Weirdly (uniquely?) for one of your links, there does appear to be a bit of substance to this one. The BMJ goes into further detail
here.
Two points to note are that:
1) The sub-contractor concerned, Ventavia, were only responsible for 1,000 participants (the full trial was 44,000), so 2 per cent (ish). Not enough to invalidate the trial.
2) I don't see any substance to the allegation that their trials results were "doctored up". The concerns highlighted by the whistleblower are:
- Participants placed in a hallway after injection and not being monitored by clinical staff
- Lack of timely follow-up of patients who experienced adverse events
- Protocol deviations not being reported
- Vaccines not being stored at proper temperatures
- Mislabelled laboratory specimens, and
- Targeting of Ventavia staff for reporting these types of problems.

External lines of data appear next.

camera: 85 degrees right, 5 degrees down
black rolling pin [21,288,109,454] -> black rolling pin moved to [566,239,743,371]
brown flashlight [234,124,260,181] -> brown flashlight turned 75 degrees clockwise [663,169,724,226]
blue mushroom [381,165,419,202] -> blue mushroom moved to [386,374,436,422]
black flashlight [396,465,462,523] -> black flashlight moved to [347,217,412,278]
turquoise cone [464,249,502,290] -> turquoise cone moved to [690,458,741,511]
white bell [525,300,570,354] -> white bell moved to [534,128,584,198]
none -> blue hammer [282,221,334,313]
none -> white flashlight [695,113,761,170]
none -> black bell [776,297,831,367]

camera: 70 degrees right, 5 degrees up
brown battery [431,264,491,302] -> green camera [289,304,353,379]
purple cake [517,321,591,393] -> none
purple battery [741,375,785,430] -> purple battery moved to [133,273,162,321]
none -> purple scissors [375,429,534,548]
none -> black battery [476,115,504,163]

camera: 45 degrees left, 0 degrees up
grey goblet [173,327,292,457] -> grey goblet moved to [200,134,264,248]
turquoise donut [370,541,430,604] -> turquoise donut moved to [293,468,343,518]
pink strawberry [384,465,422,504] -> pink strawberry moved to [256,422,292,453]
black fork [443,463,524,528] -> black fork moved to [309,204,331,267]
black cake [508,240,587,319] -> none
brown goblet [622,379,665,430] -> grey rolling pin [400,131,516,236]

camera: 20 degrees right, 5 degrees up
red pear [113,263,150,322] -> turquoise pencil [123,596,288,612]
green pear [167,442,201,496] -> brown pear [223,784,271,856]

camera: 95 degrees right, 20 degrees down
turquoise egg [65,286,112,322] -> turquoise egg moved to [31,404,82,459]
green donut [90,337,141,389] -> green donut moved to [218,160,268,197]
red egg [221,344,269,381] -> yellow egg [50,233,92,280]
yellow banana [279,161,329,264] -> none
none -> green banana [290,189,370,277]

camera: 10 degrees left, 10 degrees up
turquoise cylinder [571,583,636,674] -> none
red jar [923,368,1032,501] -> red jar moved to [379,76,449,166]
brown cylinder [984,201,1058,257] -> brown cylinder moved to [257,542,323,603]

So nothing about falsifying data, more poor practice. The "doctored up" headline may be more to do with the fact that your original link is from the Russian news agency, TASS... who may possibly not be quite impartial.
A second employee has then (quote from the link above)
told The BMJ that, shortly after Ventavia fired Jackson, Pfizer was notified of problems at Ventavia with the vaccine trial and that an audit took place.
Since Jackson reported problems with Ventavia to the FDA in September 2020, Pfizer has hired Ventavia as a research subcontractor on four other vaccine clinical trials
So, good that an audit has taken place, but questionable that Ventavia continue to work as a subcontractor on new projects.